Dataset extract:

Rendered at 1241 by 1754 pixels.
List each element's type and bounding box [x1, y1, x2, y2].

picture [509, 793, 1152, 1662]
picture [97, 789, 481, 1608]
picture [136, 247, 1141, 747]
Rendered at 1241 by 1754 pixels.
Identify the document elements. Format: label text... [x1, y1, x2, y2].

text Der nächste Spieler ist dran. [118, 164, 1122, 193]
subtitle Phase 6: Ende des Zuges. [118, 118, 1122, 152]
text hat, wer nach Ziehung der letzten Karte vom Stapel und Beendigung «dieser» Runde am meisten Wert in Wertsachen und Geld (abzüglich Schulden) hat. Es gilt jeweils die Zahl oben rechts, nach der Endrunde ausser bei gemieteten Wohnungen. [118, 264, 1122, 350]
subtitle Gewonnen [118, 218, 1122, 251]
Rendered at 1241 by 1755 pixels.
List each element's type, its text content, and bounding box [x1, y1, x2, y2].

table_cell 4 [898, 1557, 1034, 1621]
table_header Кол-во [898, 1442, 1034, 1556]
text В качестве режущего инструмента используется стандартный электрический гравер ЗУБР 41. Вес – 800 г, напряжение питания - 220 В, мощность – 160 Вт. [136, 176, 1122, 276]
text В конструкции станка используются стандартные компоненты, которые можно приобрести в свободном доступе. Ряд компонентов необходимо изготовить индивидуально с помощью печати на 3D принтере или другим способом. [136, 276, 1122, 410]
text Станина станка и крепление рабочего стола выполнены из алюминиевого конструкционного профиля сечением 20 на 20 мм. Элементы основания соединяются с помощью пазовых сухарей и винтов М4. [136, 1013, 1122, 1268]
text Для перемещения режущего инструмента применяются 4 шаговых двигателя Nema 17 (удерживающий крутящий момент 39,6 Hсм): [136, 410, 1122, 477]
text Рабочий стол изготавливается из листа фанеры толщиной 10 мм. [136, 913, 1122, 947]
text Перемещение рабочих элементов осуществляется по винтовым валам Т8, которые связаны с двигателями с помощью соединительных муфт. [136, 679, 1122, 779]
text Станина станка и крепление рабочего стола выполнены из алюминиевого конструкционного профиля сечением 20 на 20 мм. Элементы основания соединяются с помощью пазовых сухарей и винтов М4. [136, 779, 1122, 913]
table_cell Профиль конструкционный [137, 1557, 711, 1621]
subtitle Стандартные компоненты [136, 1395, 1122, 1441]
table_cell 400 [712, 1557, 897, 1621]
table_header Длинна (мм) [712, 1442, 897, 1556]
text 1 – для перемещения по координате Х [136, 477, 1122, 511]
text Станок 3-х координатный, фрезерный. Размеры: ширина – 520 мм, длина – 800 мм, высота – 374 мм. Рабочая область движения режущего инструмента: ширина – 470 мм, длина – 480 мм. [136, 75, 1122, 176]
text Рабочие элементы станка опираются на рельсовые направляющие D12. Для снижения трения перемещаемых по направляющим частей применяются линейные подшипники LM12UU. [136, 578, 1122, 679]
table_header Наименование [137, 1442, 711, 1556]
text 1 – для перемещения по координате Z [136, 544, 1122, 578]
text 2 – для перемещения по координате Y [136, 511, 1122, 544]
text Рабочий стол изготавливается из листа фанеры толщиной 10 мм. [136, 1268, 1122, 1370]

Problem description:
Copy out every line of the items above, character for character.

Solution below:
Rendered at 1241 by 1754 pixels.
List each element's type and bounding box [x1, y1, x2, y2].

picture [509, 793, 1152, 1662]
picture [97, 789, 481, 1608]
picture [136, 247, 1141, 747]
Rendered at 1241 by 1754 pixels.
Identify the document elements. Format: label text... [x1, y1, x2, y2].

text Der nächste Spieler ist dran. [118, 164, 1122, 193]
subtitle Phase 6: Ende des Zuges. [118, 118, 1122, 152]
text hat, wer nach Ziehung der letzten Karte vom Stapel und Beendigung «dieser» Runde am meisten Wert in Wertsachen und Geld (abzüglich Schulden) hat. Es gilt jeweils die Zahl oben rechts, nach der Endrunde ausser bei gemieteten Wohnungen. [118, 264, 1122, 350]
subtitle Gewonnen [118, 218, 1122, 251]
Rendered at 1241 by 1755 pixels.
List each element's type, its text content, and bounding box [x1, y1, x2, y2].

table_cell 4 [898, 1557, 1034, 1621]
table_header Кол-во [898, 1442, 1034, 1556]
text В качестве режущего инструмента используется стандартный электрический гравер ЗУБР 41. Вес – 800 г, напряжение питания - 220 В, мощность – 160 Вт. [136, 176, 1122, 276]
text В конструкции станка используются стандартные компоненты, которые можно приобрести в свободном доступе. Ряд компонентов необходимо изготовить индивидуально с помощью печати на 3D принтере или другим способом. [136, 276, 1122, 410]
text Станина станка и крепление рабочего стола выполнены из алюминиевого конструкционного профиля сечением 20 на 20 мм. Элементы основания соединяются с помощью пазовых сухарей и винтов М4. [136, 1013, 1122, 1268]
text Для перемещения режущего инструмента применяются 4 шаговых двигателя Nema 17 (удерживающий крутящий момент 39,6 Hсм): [136, 410, 1122, 477]
text Рабочий стол изготавливается из листа фанеры толщиной 10 мм. [136, 913, 1122, 947]
text Перемещение рабочих элементов осуществляется по винтовым валам Т8, которые связаны с двигателями с помощью соединительных муфт. [136, 679, 1122, 779]
text Станина станка и крепление рабочего стола выполнены из алюминиевого конструкционного профиля сечением 20 на 20 мм. Элементы основания соединяются с помощью пазовых сухарей и винтов М4. [136, 779, 1122, 913]
table_cell Профиль конструкционный [137, 1557, 711, 1621]
subtitle Стандартные компоненты [136, 1395, 1122, 1441]
table_cell 400 [712, 1557, 897, 1621]
table_header Длинна (мм) [712, 1442, 897, 1556]
text 1 – для перемещения по координате Х [136, 477, 1122, 511]
text Станок 3-х координатный, фрезерный. Размеры: ширина – 520 мм, длина – 800 мм, высота – 374 мм. Рабочая область движения режущего инструмента: ширина – 470 мм, длина – 480 мм. [136, 75, 1122, 176]
text Рабочие элементы станка опираются на рельсовые направляющие D12. Для снижения трения перемещаемых по направляющим частей применяются линейные подшипники LM12UU. [136, 578, 1122, 679]
table_header Наименование [137, 1442, 711, 1556]
text 1 – для перемещения по координате Z [136, 544, 1122, 578]
text 2 – для перемещения по координате Y [136, 511, 1122, 544]
text Рабочий стол изготавливается из листа фанеры толщиной 10 мм. [136, 1268, 1122, 1370]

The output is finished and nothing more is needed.